There are some really great APIs already. Why reinvent the wheel?(I'm assuming this is what you want to do)

grok vs. django comparison

What are the smashing (pun intended) features of grok that makes it better than django?
how do I know when my project needs grok+zope, or it can just be developed with django ?
Zope was the first object publishing framework evah, and the Zope community has a long experience with Doing Things The Right Way. Zope 2 was the first attempt, Zope 3 was the next attempt, and we are now into the third generation of web frameworks, which includes Grok, BFG and Bobo.
Grok is massive, and has even more modules available that doesn't come when you install the base (and it's in the process of reducing the number of required modules as well, so the footprint gets smaller). BFG and Bobo go the other way around, and are minimalistic frameworks but with easy access to the Zope Toolkit and all the functionalities of Zope.
And although Django is making many of the same mistakes Zope2 did, they are also fixing them much faster, so I completely expect much of this discussion to be moot in five years, because I expect every single Python web framework to use WSGI+WebOb+Repoze+Deliverance+Buildout as a base by then. But even then I'd go for frameworks where I can use the Zope Component Architecture and ZODB, but that includes not only the ones made by the Zope community, but also for example Turbogears. And maybe it will include Django too by then, who knows... :-)

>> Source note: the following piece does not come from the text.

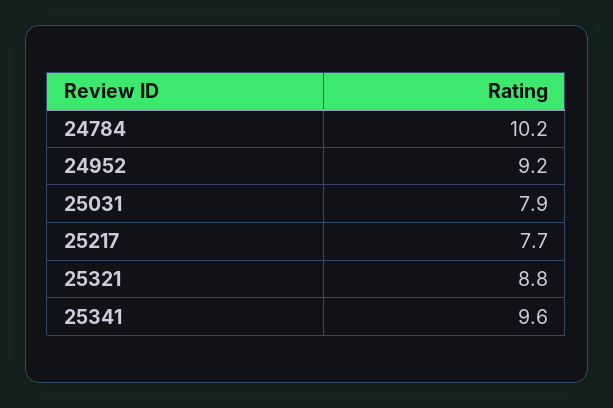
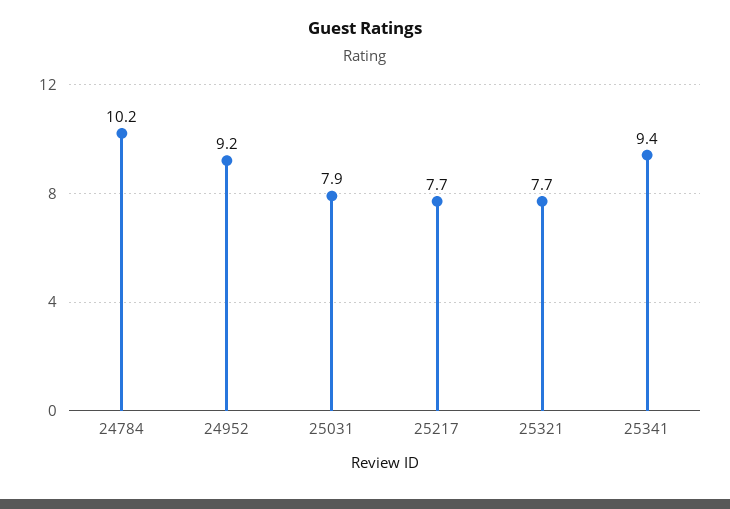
25321: 8.8 -> 7.7
25341: 9.6 -> 9.4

Depending on what the project requirements are I would today go with either Plone (if they need CMS), Grok or BFG (depending on the involved developers, and the complexity of the task and the budget). This is of course partly depending on my large experience with the Zope technologies and my small experience with Django, but mostly because I can use ZTK and ZODB in Grok and BFG.
YMMV, etc, blahblah.
Zope Toolkit
Brandons talk on the Zope Component Architecture (Video from PyCOn, Slides from PloneConf)
BFG
Bobo
Grok is basically all the power of zope in a way easier to use package. So you do get all the luxury of a real python object database (though you can use an sql backend). And I assume you know about the adapters/utilities/views of the so-called "zope component architecture". Those allow you to make a robust application. Especially handy if you later need to selectively customize it. And security is traditionally a zope (and thus grok) strong point. Development and deployment are handled fully with eggs (and buildout): in my experience this is a robust and reliable and repeatable and comfortable way.
If you have an application that can work with straight sql tables without needing much selective customizing afterwards: nothing wrong with django. You'll have to do much security yourself, so that needs a keen eye. There's much less of a framework behind it (an ORM and a url mapper), so your python will feel more "pure and simple". This also means you need to do more yourself.

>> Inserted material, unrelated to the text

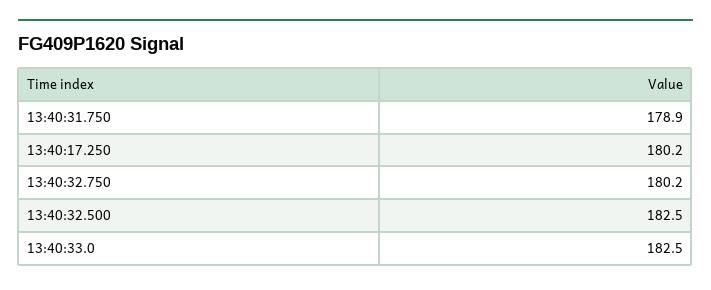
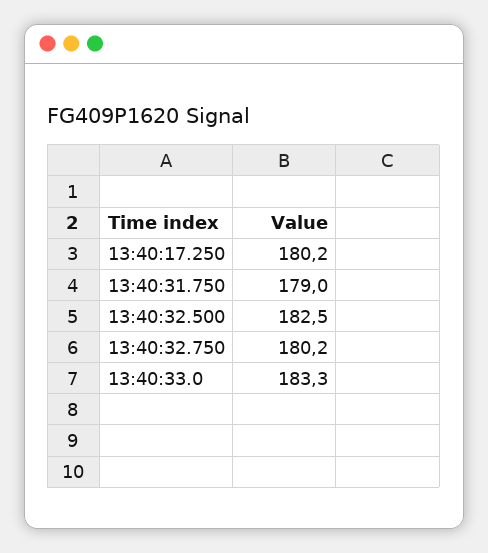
13:40:31.750: 178.9 -> 179
13:40:33.0: 182.5 -> 183.3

There's nothing from stopping you from selectively using parts of grok: http://pypi.python.org/pypi/grokcore.component for instance is very much the core. Pretty well isolated, so you can use it without buying into the whole zope stack. I'm pretty sure you can use that in django. grokcore/zope component is just python code. This gets you the adapters/interfaces/utilities. I don't know what you're building, so you'll have to experiment.

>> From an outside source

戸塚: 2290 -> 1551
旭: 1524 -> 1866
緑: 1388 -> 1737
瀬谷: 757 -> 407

One thing hugely in favour of grok that I'd suggest trying out: zope's ZODB object database. A good ORM (and django's is pretty ok) helps a lot taking the pain out of SQL databases, but a real object database is just plain luxury :-)
I don't think any of the frameworks are intended to have any 'features' that make one 'better' than the other, or 'needed' in certain circumstances. Rather, the difference between Django and Grok - or Pylons, or Turbogears - is really one of approach. You may find the approach of Grok to your liking, or you may prefer one of the others. I doubt there is much you can achieve in one of them that you can't in any of the others.